Problem requirements: All that should appear is the line containing "résztvevői erdőpedagógiát és módszertant" and the lines after it in the records below, each reproduced exactly.

Material supplied:
((

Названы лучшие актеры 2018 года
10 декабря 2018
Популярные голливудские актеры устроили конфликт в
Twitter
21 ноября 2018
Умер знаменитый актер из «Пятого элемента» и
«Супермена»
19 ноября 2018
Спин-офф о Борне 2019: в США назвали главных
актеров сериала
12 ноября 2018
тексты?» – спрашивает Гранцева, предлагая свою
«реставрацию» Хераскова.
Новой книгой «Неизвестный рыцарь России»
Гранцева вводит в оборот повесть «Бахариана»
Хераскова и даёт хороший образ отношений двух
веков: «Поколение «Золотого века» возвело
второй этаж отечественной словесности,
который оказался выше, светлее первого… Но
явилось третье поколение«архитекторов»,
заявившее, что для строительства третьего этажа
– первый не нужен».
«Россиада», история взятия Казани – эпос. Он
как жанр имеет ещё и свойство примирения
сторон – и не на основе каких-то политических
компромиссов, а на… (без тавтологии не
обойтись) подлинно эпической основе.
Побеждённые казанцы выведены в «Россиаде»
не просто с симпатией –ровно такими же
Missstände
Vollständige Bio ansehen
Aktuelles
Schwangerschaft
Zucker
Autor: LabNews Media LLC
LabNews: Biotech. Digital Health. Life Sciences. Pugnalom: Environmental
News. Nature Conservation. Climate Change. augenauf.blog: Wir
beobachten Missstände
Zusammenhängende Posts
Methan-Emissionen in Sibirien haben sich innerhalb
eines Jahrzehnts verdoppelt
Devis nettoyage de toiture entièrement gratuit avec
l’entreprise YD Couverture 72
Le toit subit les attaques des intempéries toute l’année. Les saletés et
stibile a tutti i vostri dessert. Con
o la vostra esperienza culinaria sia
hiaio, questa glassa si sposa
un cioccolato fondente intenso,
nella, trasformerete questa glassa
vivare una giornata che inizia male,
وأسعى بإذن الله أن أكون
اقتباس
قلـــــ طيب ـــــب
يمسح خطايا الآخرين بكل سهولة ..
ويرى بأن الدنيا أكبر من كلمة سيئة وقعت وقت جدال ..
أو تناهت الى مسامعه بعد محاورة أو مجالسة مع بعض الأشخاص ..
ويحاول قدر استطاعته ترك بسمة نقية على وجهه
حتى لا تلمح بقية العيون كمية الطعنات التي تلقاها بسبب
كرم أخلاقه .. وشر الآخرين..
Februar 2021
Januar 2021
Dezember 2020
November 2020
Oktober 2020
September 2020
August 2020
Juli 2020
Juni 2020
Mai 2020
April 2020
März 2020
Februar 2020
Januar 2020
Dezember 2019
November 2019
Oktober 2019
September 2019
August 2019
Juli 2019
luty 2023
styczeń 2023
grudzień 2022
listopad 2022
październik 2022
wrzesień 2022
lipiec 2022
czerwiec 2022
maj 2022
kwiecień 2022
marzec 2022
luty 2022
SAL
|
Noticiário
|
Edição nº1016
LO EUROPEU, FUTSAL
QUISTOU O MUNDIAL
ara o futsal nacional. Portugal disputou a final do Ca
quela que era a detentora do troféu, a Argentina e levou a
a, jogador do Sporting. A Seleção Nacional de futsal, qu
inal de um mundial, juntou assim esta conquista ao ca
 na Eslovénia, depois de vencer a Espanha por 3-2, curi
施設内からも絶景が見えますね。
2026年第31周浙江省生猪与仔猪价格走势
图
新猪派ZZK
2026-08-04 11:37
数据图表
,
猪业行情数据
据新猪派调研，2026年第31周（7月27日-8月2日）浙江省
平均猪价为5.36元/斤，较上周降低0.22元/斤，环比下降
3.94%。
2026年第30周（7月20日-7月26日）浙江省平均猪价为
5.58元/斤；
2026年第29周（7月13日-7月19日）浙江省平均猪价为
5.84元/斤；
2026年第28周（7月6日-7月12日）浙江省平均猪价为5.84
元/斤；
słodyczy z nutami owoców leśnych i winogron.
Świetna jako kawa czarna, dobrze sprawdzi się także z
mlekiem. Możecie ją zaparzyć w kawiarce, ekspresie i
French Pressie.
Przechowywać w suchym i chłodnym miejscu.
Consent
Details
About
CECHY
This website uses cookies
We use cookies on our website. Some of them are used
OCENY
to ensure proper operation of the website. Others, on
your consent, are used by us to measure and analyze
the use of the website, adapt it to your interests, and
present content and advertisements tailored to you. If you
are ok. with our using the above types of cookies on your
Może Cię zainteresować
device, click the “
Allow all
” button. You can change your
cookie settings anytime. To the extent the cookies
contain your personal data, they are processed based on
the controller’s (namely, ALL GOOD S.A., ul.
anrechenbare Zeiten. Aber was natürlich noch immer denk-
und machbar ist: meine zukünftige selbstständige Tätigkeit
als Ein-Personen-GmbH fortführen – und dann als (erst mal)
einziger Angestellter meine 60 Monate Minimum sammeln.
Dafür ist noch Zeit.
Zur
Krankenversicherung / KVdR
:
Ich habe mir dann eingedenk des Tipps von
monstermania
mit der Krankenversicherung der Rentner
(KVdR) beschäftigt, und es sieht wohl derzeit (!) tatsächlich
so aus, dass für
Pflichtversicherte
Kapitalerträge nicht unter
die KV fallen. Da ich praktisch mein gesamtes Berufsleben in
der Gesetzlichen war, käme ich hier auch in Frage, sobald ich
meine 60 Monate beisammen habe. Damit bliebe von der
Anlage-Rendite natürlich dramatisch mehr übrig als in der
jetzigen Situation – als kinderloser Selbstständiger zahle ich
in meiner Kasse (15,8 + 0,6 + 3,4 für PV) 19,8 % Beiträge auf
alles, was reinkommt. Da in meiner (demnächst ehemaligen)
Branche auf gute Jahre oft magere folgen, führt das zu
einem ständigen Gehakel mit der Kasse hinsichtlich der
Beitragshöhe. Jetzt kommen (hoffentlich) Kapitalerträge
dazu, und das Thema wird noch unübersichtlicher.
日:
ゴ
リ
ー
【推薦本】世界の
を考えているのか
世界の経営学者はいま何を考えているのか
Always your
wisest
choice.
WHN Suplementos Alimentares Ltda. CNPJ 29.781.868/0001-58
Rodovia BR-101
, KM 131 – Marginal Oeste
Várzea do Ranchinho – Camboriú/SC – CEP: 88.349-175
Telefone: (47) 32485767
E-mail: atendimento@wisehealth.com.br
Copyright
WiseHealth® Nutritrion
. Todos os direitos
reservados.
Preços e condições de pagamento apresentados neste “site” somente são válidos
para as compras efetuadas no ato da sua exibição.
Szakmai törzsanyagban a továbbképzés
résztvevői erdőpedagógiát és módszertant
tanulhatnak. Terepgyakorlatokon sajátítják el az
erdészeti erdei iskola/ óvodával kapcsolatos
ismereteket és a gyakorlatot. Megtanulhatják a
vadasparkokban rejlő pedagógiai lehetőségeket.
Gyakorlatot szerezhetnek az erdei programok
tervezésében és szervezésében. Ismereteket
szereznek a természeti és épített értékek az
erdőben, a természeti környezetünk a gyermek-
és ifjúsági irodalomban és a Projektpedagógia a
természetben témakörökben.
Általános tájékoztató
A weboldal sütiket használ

))

Answer below:
résztvevői erdőpedagógiát és módszertant
tanulhatnak. Terepgyakorlatokon sajátítják el az
erdészeti erdei iskola/ óvodával kapcsolatos
ismereteket és a gyakorlatot. Megtanulhatják a
vadasparkokban rejlő pedagógiai lehetőségeket.
Gyakorlatot szerezhetnek az erdei programok
tervezésében és szervezésében. Ismereteket
szereznek a természeti és épített értékek az
erdőben, a természeti környezetünk a gyermek-
és ifjúsági irodalomban és a Projektpedagógia a
természetben témakörökben.
Általános tájékoztató
A weboldal sütiket használ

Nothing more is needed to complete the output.